DMZ at USS Mariner is mad:
Erin Andrews was in the stands and wished him well or something — I wasn’t really paying attention, it seemed totally pointless — at which point Sutcliffe went off on a bizarre rant about her, how good she looked, her skirt, and how everyone was watching her and her skirt and when they cut to the broadcast booth, his partner had this weird look of terror and shock on his face, and they chatted about how distracting she was around the batting cage.
This should be Rick Sutcliffe’s last job announcing anything. He shouldn’t be hired to do dog races. He shouldn’t be able to ever get a quarter for hawking wares at garage sales.
I don’t care that he has cancer.
I don’t care that Erin Andrews is attractive, or that she wore a skirt.
He should be fired for making comments like that. More than that, he should be fired for this rant, about her.
I don’t care what your opinion of her is: Erin takes an enormous amount of entirely unjustified personal crap. She’s been treated badly by players, awkwardly clutched by coaches. If you put her name into a search engine you need to get decontaminated within minutes of just looking at the results or your eyes will melt. Erin is objectified and degraded in a way that no male sports media figure has ever had to face, and Rick Sutcliffe, working with her, should know that and, if he can’t support her, at least shut up.

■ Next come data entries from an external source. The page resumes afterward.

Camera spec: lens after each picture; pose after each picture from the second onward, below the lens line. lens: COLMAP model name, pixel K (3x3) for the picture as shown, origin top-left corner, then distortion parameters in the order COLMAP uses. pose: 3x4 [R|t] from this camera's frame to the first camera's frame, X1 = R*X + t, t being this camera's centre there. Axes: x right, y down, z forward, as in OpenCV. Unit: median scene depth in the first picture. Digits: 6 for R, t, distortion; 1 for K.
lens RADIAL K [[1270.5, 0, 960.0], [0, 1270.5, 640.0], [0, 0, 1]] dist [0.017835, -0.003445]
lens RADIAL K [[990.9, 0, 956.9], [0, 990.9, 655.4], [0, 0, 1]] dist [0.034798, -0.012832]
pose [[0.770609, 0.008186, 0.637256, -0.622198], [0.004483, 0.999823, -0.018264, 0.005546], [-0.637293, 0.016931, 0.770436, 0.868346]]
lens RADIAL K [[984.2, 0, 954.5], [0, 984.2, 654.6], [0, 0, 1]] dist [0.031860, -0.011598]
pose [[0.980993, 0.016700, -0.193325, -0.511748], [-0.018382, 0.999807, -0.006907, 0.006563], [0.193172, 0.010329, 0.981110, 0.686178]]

The point is a valid one. I watched the clip before passing judgment, but the awkwardness of that moment stuck with me. If I were to make such comments to a female colleague, or to a male colleague about a female colleague I could be hit with a sexual harassment lawsuit. And I would be dead to rights nailed on it as well. Erin Andrews is a beautiful woman. True enough, but unlike some other lady sideline reporters, she does damn fine work. And if the testosterone addled chuckleheads, like Bruce Pearl and Rick Sutcliffe, fail to see that it’s their own fault for not seeing anything other than her good looks.
I am an atypical consumer of sports, in that I rarely watch games, finding the commentary to be neither entertaining nor enlightening, and frankly not worth the time spent listening. But I am sure I am not alone in finding Sutcliffe’s comment inappropriate. I’m hardly a speech limiting zealot. Quite to the contrary, I want people to say whatever is on their mind. That said, some self-censorship is a reasonable expectation. Perhaps the candlepower necessary to take a moment and ask oneself if it is appropriate to comment on the physical attractiveness of a female co-worker on national television is not present in athletes and former athletes, but I’d like to think that it is.

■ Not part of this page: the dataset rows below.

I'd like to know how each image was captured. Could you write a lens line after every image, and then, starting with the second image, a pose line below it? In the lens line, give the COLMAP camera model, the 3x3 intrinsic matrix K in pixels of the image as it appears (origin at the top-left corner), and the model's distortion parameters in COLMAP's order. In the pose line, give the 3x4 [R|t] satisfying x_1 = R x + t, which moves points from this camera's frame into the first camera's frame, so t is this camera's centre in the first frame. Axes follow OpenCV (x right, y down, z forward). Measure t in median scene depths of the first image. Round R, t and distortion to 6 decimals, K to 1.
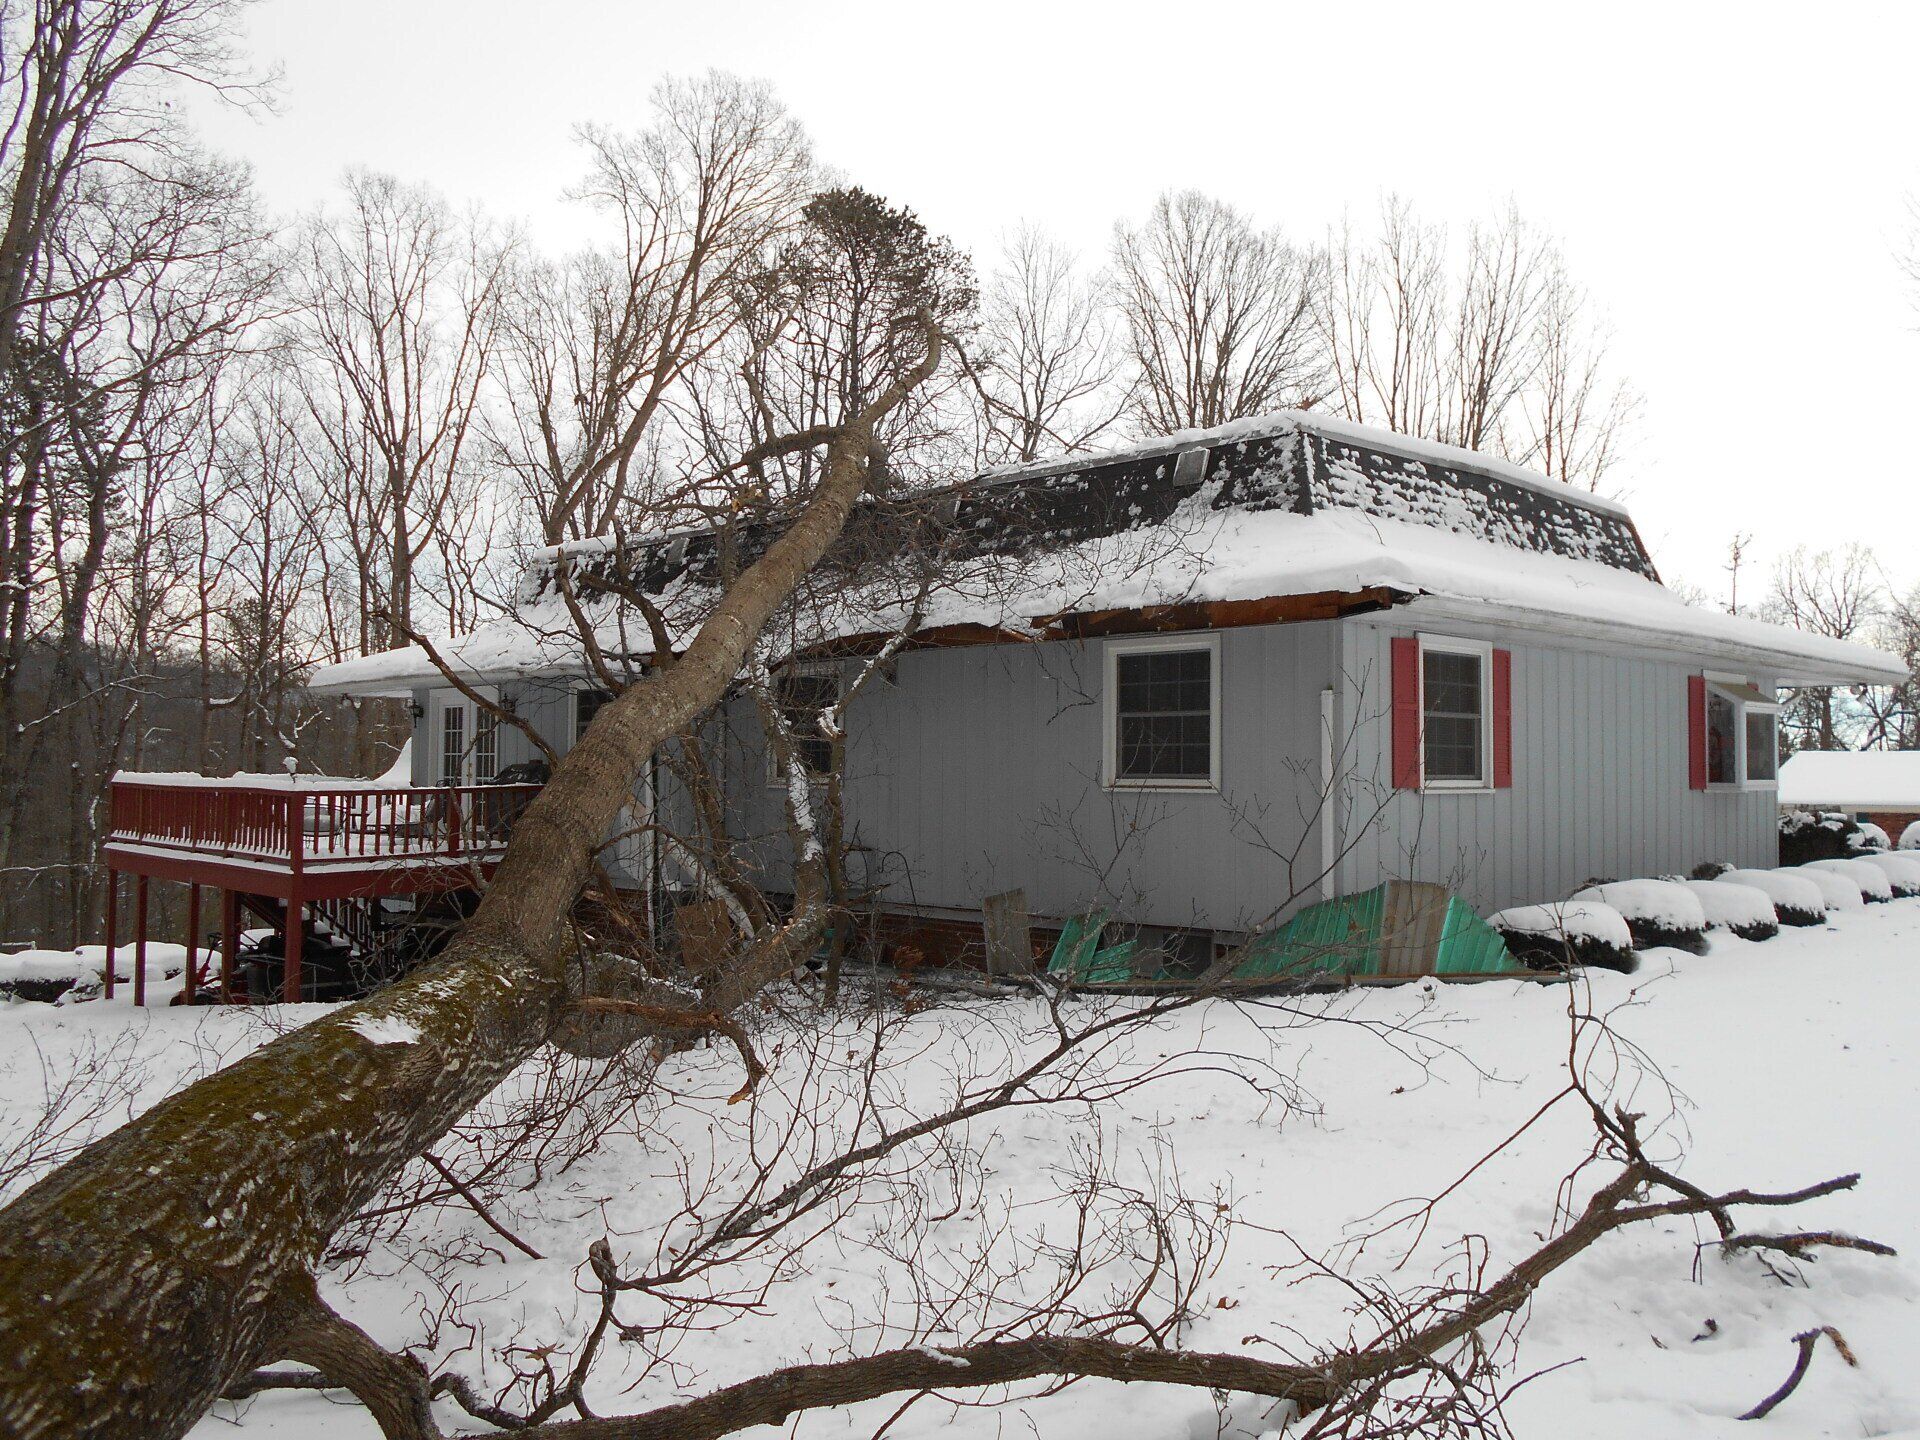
lens RADIAL K [[1479.5, 0, 960.0], [0, 1479.5, 720.0], [0, 0, 1]] dist [0.006861, -0.000897]
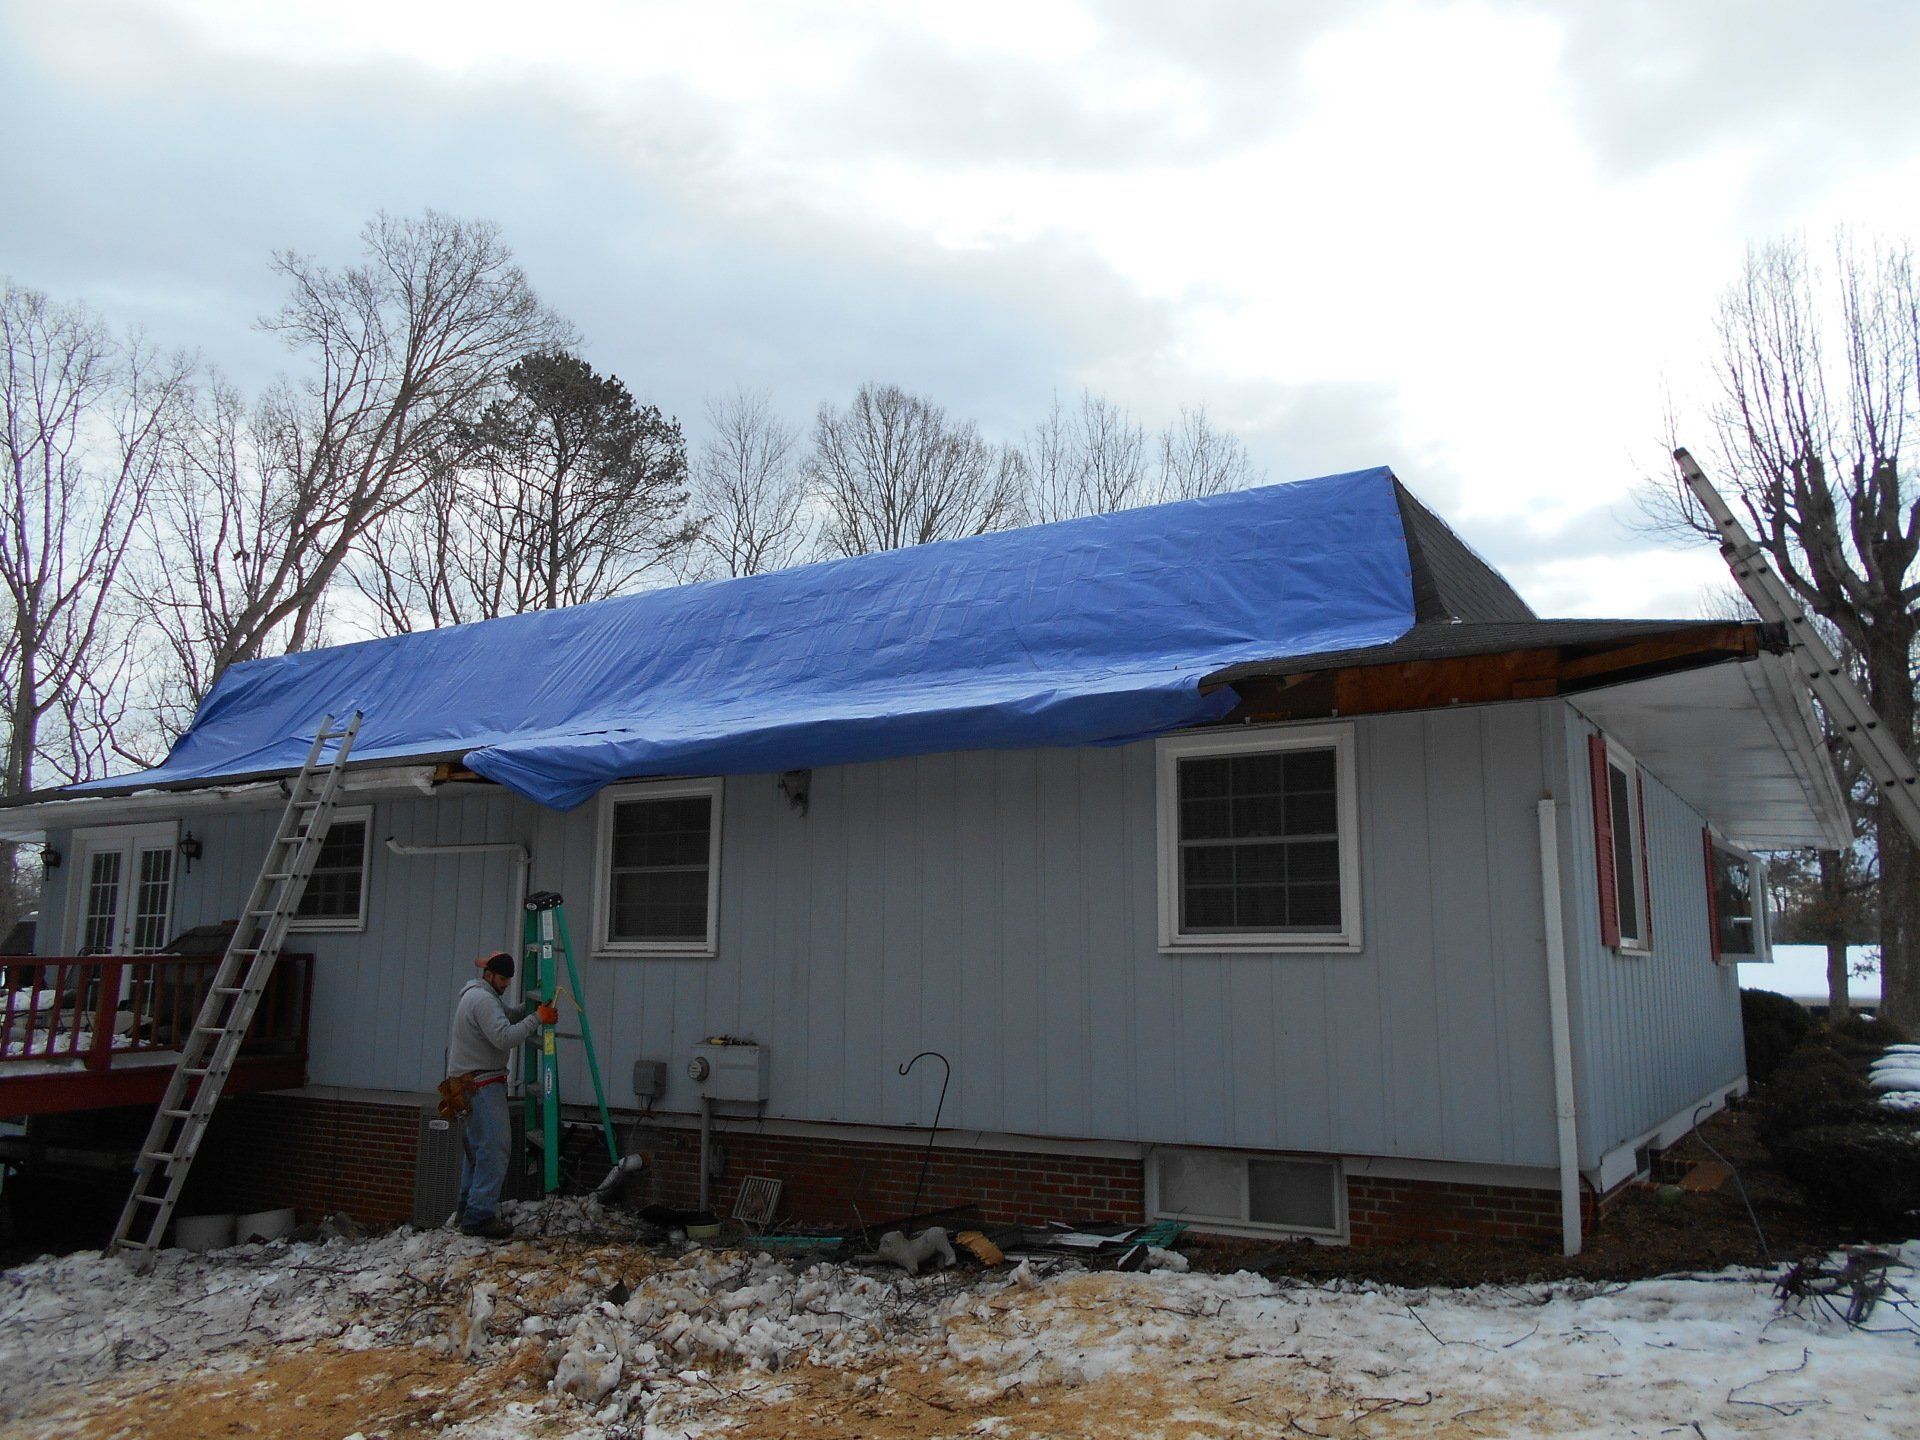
lens RADIAL K [[1452.5, 0, 900.2], [0, 1452.5, 736.8], [0, 0, 1]] dist [-0.119206, 0.283677]
pose [[0.981549, 0.034548, 0.188064, -0.028876], [-0.012316, 0.992923, -0.118120, 0.005483], [-0.190814, 0.113624, 0.975028, 0.065463]]
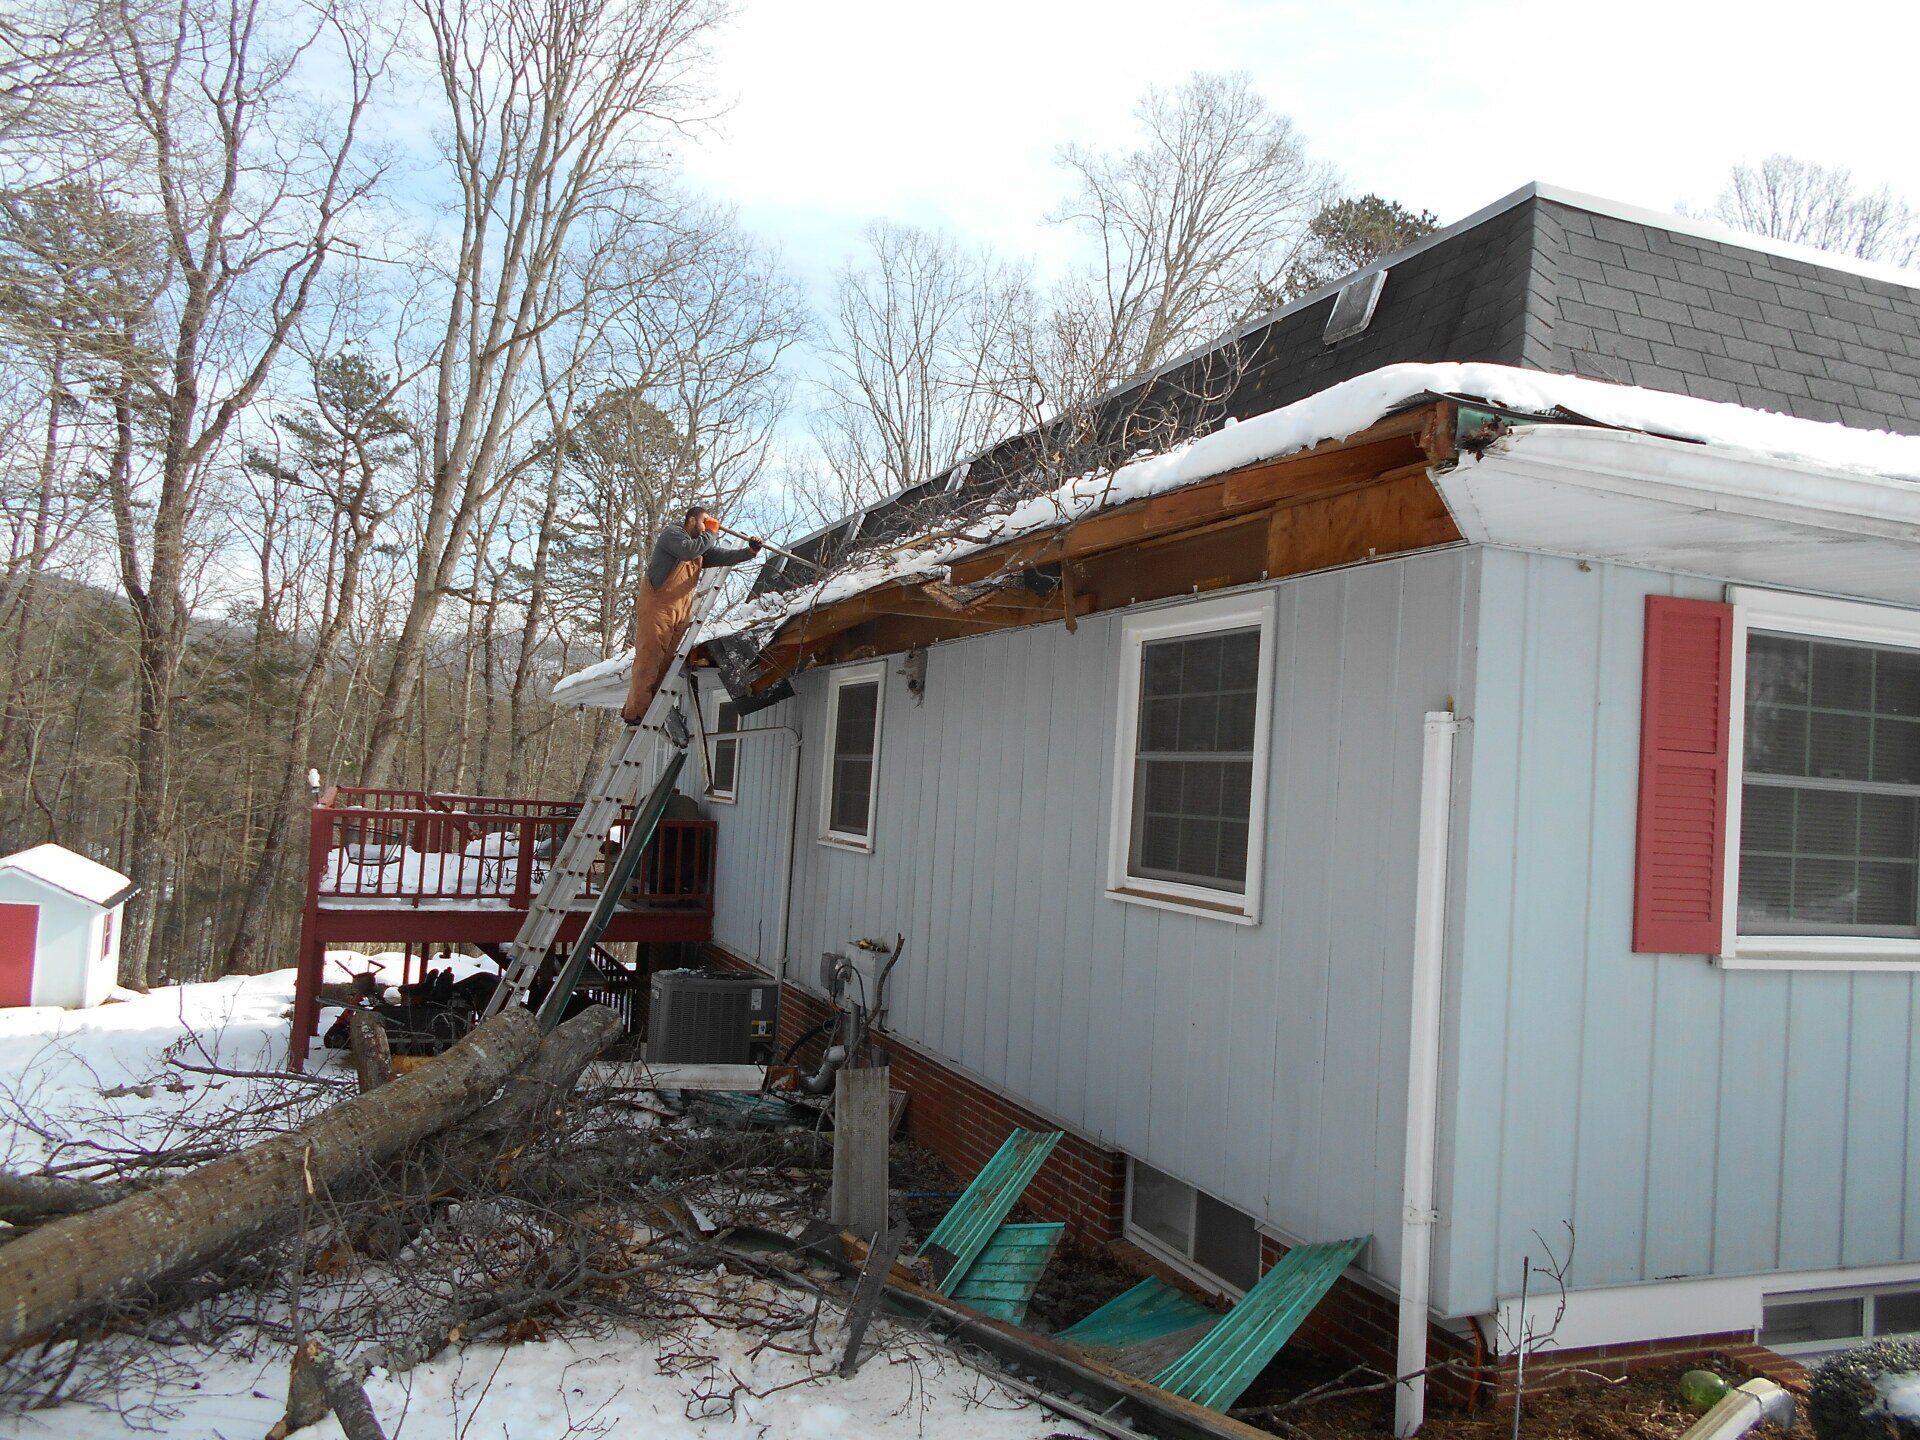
lens RADIAL K [[1387.5, 0, 1018.2], [0, 1387.5, 763.6], [0, 0, 1]] dist [-0.049625, 0.179015]
pose [[0.940204, 0.039537, -0.338310, 0.044080], [-0.035021, 0.999197, 0.019447, -0.001592], [0.338808, -0.006436, 0.940834, 0.096951]]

Further, anyone who wants to say this is just like Joe Namath and Suzy Kolber, stop. Sutcliffe is Erin’s co-worker. Namath was a sideline observer (possibly an inebriated one at that) of a football game, little different from a fan, just with much, much better access. ESPN was quick to fire Harold Reynolds for allegations of sexual harassment. I am assuming Ms. Andrews will be a loyal employee and laugh it off, publicly, but she would be well within her rights to request some redress from ESPN.